Comme je l’ai évoqué dans l’article sur les 会意文字 (kaii moji), il est toujours tentant d’associer également un sens au composant phonétique. Cela semble marcher dans certains cas, mais il faut être très prudent avec les procédés cherchant à extraire du sens là où il n’y en avait pas vraiment à l’origine.

Autrement, vous aurez remarqué que dans les exemples présentés, le composant phonétique se trouve à droite. En fait, c’est le cas plus de 80% du temps dans une disposition gauche-droite. Pour une disposition haut-bas (字, 花…), la partie sémantique se trouve le plus souvent en bas.

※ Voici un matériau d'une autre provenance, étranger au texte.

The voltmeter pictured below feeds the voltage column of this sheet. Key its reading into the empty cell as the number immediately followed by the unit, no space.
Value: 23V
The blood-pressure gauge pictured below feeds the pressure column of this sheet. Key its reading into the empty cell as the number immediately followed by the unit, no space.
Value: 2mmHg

Pourquoi les keisei moji sont-ils majoritaires ?

Cette question me semble intéressante puisqu’il n’est pas si évident que cela de prévoir une telle domination des idéophonogrammes. Après tout, on aurait pu penser que ça allait être les caractères “purement visuels” (comme les 象形文字 shôkei moji) étant donné qu’ils semblent plus intuitifs. Historiquement, ce sont d’ailleurs eux qui ont vu le jour en premier.

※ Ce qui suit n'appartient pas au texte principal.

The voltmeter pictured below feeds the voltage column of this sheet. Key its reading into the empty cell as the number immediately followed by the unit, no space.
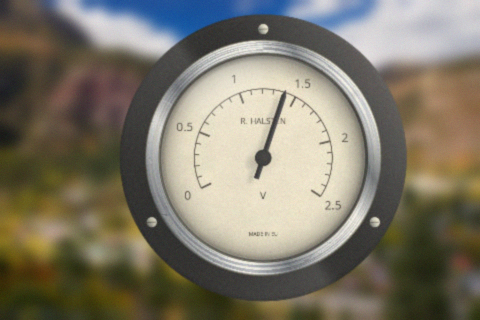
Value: 1.4V
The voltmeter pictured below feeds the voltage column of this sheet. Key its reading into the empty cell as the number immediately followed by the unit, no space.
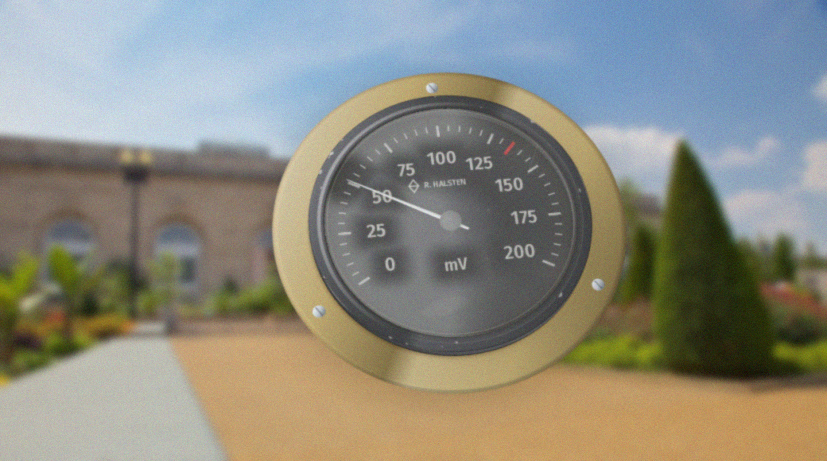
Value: 50mV
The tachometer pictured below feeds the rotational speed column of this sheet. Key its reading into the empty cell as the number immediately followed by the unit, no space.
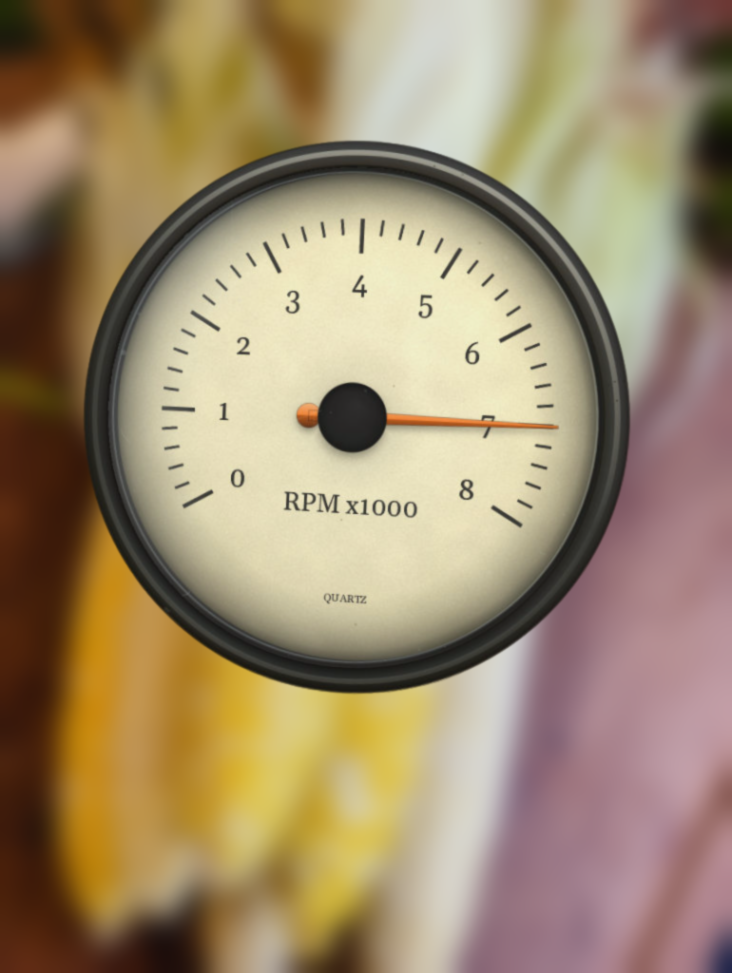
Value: 7000rpm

Toutefois, on peut difficilement envisager représenter plusieurs milliers de concepts uniquement avec des dessins simplifiés. Et si l’idée d’associer deux caractères sémantiques pour produire un idéogramme composé (kaii moji) est intéressante, elle a aussi ses limites. Il faut en effet s’accorder sur l’interprétation, ce qui n’est pas toujours gagné.

En fait, on peut postuler que le procédé phono-sémantique est le plus efficace. Car au lieu d’inventer un nouveau symbole unique pour chaque mot ou de s’appuyer sur des combinaisons sémantiques forcées, il est devenu possible de combiner un ensemble limité de classificateurs sémantiques (radicaux) avec un ensemble plus large de composants phonétiques. N’oublions pas au passage que la langue chinoise était parlée avant d’être écrite : la création des keisei moji est alors souvent partie d’un besoin de représenter un mot existant dans la langue orale.

En réalité, il semble que c’était d’abord le composant phonétique qui était sélectionné lors de la création de la plupart des idéophonogrammes : le radical sémantique venait ensuite préciser le sens. Partant de ce constat, on comprend que vouloir à tout prix tirer du sens du composant phonétique n’est pas vraiment justifié.